Even with the lengthy titles, it’s not hard to see why Krims’ work is so controversial. Besides being overtly political his work also avoids political correctness — which he sees as a leftist delusion. In the series Making Chicken Soup, Krims figures leftist solutions as “making chicken soup” — seemingly palliative yet worthless from a practical standpoint. More shocking than the underlying message is Krims’ choice of model: his mother, in the nude, as she makes chicken soup.

­But to Krims, the Left is not merely delusional but hypocritical as well. In his Deerslayers series, Krims photographs deer being inspected during the Vietnam War. According to Krims, liberals “demonized” hunters as murderers, neglecting the fact that some people depend on hunting as a source of food — a completely hypocritical view in the context of the Vietnam War. Deerslayers became Krims’ “reaction to that demonization” by animal rights activists and anti-Vietnam protesters. This hypocrisy is carried further in “Leftist American Academics in a Wave Pool Not Celebrating the Failure of Soviet Communism,” which features college students lounging in inner tubes.

As Krims sees it, this hypocrisy has permeated numerous leftist movements, including feminism. In Nude Blackface: In Homage to Al Jolson, Krims critiques feminism. The series features nude women with their faces painted black and responds to what Krims described as “the kind of noise they were making about their lives.”

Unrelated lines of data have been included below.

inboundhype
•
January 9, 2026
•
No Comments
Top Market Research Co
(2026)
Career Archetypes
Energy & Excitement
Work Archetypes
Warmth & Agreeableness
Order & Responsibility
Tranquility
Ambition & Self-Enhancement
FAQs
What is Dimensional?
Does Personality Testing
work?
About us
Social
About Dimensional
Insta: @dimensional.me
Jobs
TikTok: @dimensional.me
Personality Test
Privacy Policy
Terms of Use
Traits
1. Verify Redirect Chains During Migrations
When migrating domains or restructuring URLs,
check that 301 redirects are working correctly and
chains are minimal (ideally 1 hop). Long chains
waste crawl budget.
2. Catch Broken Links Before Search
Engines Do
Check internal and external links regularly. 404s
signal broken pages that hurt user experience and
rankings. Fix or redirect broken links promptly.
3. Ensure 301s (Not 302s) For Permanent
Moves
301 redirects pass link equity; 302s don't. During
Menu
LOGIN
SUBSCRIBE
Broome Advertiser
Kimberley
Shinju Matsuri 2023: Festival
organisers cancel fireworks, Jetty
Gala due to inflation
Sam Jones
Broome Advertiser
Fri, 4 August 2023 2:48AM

“[The feminists] were attempting to say that they were just as repressed as black people, which I just didn’t see to tell you the truth … especially since the women in my family were so successful,” Krims said.

The rest of Krims’ work proves even more controversial. In “Ecstasy: Goose-in-Love-with-Boy-in-Love-with-Goose: Rumination Concerning Interspecies and Same-Sex Marriage,” Krims equates same-sex marriage with bestiality. Another work, “I Noticed a Striking Resemblance Between the Teeth of the Lascivious Looking Posing Piece of White Bread, and the Chicklet-Choppers of the Cherubic Caricature of Tiger Woods Miraculously Found Right Next to Him […],” questions reverse racism. The photograph depicts a caricaturist who has placed two of his cartoons — one of Tiger Woods and one of a “droopy-eyed and moronic” white kid — right next to each other, another example of what Krims sees as the failure of political correctness. Yet another controversial photo, “Torture and Confession” compares Christ’s stigmata with the body piercings of today’s youth. According to Krims, these body piercings are “misguided expression” and show “conformity to retrograde beliefs.”

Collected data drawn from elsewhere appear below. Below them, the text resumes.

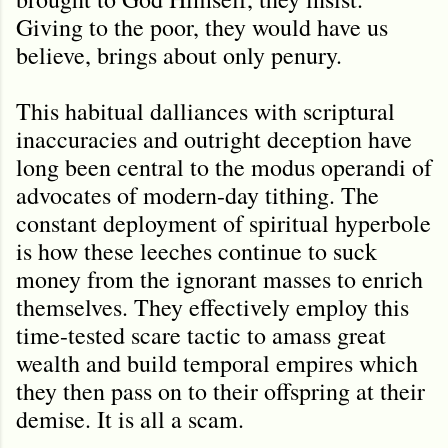
Giving to the poor, they would have us
believe, brings about only penury.
This habitual dalliances with scriptural
inaccuracies and outright deception have
long been central to the modus operandi of
advocates of modern-day tithing. The
constant deployment of spiritual hyperbole
is how these leeches continue to suck
money from the ignorant masses to enrich
themselves. They effectively employ this
time-tested scare tactic to amass great
wealth and build temporal empires which
they then pass on to their offspring at their
demise. It is all a scam.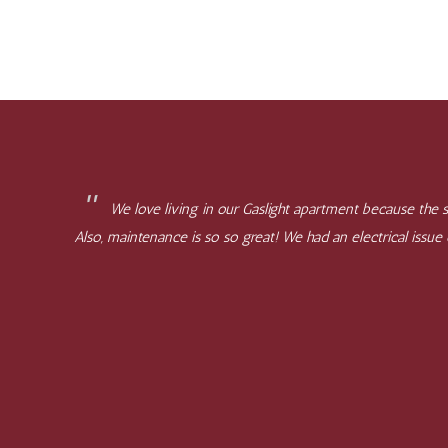
We love living in our Gaslight apartment because the st
Also, maintenance is so so great! We had an electrical issu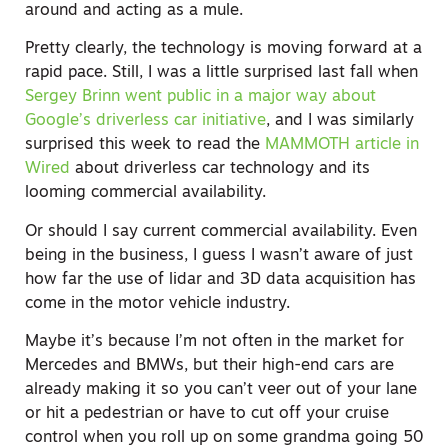
around and acting as a mule.
Pretty clearly, the technology is moving forward at a
rapid pace. Still, I was a little surprised last fall when
Sergey Brinn went public in a major way about
Google’s driverless car initiative
, and I was similarly
surprised this week to read the
MAMMOTH article in
Wired
about driverless car technology and its
looming commercial availability.
Or should I say current commercial availability. Even
being in the business, I guess I wasn’t aware of just
how far the use of lidar and 3D data acquisition has
come in the motor vehicle industry.
Maybe it’s because I’m not often in the market for
Mercedes and BMWs, but their high-end cars are
already making it so you can’t veer out of your lane
or hit a pedestrian or have to cut off your cruise
control when you roll up on some grandma going 50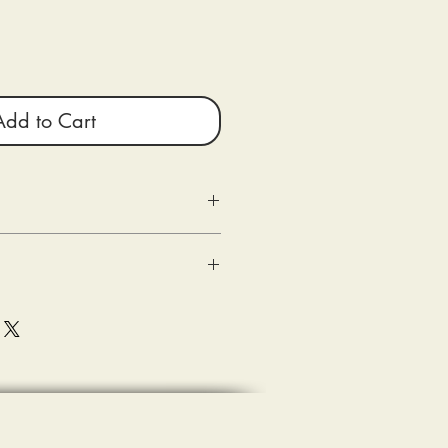
Add to Cart
g as the following criteria are met:
n
ed) within 10 days of delivery.
 good condition.
shipping.
sons Entertainment are shipped out
(s) of the damaged product or
e with the tee-shirt when delivered (the
eipt of merchandise.
ase document (photograph) and submit
sting a refund.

“Even Nazis wouldn’t have thought to do this to a Jew’s body,” said Krims.

In other works, Krims questions contemporary conceptual photography. Some photographs parody conceptual photography as lacking substance. Others mock the sensationalism of the “starburst effect” and other overused and formulaic photographic techniques. In The Incredible Case Of The Stack O’Wheat Murders, Krims emphasizes the dangers inherent in conceptual photography by depicting an obviously fabricated crime scene. As the photograph seems to suggest, viewers should always question the truthfulness of their media sources.

In addition, they should look to those media sources as useful tools. Krims credited improved digital technology and cheaper camera equipment and software for enabling his photographs to develop in complexity. As Krims sees it, photography has undergone a process of democratization. Today, even an amateur can learn to produce technically perfect photographs in hardly any time at all. Photography, as Krims argued, “is as close to a worker’s paradise as any can get.” Indeed, in the Johnson’s marketplace of ideas, there’s room for any opinion — even the most controversial.